- [EXERCISE]: Search the entries for the word "analysis". Copy every line where it turns up.
*** Opening of EXTRACTED ENTRIES ***
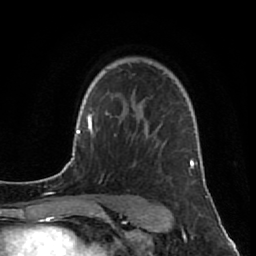
Breast MRI (dynamic contrast-enhanced), one axial slice. Position 59 of 80 along the scan axis. Cropped to one breast. Dynamic contrast-enhanced series, time point 2 of 7 at this slice position (early post-contrast). 1.5 T. TE 2.6 ms, TR 5.7 ms. 256 × 256 image matrix, field of view 160 × 160 mm. Female patient.
Outlined on this slice (semi-automatically segmented with operator editing):
- enhancing-tissue mask used for the functional tumour volume (all voxels passing the contrast-enhancement thresholds inside the analysis volume; usually the tumour): bounding box <133,110,195,169> (left, top, right, bottom; pixels)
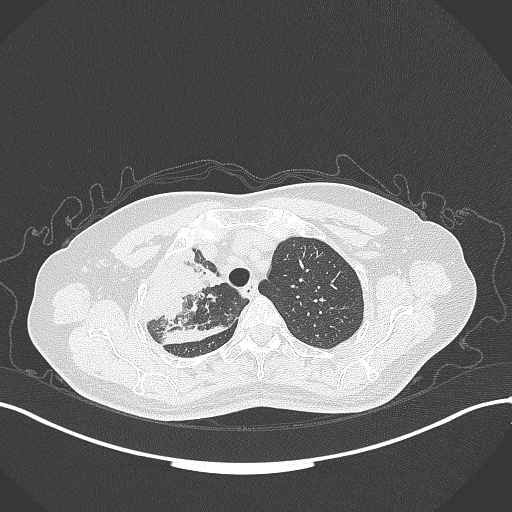
Chest CT, one axial slice. Position 257 of 309 along the scan axis. Reconstruction kernel B70f. 120 kVp. Lung window (W 1500 / L -600 HU). 512 × 512 image matrix. Patient: female, 60 years. Case-level facts recorded for this patient, not image findings: clinical TNM (as recorded): T3 N1 M1.
Outlined on this slice (rectangle marked by the reading radiologist):
- lung tumour (recorded histology: adenocarcinoma): bounding box (x1, y1, x2, y2) in pixels: (132, 243, 231, 328)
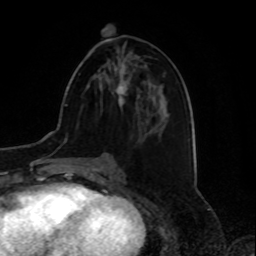
Breast MRI, one axial slice; slice 36 of 80 in the series (ordered by position); cropped to one breast; dynamic contrast-enhanced series, time point 2 of 8 at this slice position (early post-contrast); 1.5 T; TE 4.2 ms, TR 7 ms; 256 × 256 image matrix. Female patient.
Structures marked on this image (semi-automatic segmentation, software-assisted and operator-edited):
- enhancing-tissue mask used for the functional tumour volume (all voxels passing the contrast-enhancement thresholds inside the analysis volume; usually the tumour): bounding box [x1, y1, x2, y2] px = [115, 64, 128, 105]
*** Close of EXTRACTED ENTRIES ***
- [EXERCISE ANSWER]:
- enhancing-tissue mask used for the functional tumour volume (all voxels passing the contrast-enhancement thresholds inside the analysis volume; usually the tumour): bounding box <133,110,195,169> (left, top, right, bottom; pixels)
- enhancing-tissue mask used for the functional tumour volume (all voxels passing the contrast-enhancement thresholds inside the analysis volume; usually the tumour): bounding box [x1, y1, x2, y2] px = [115, 64, 128, 105]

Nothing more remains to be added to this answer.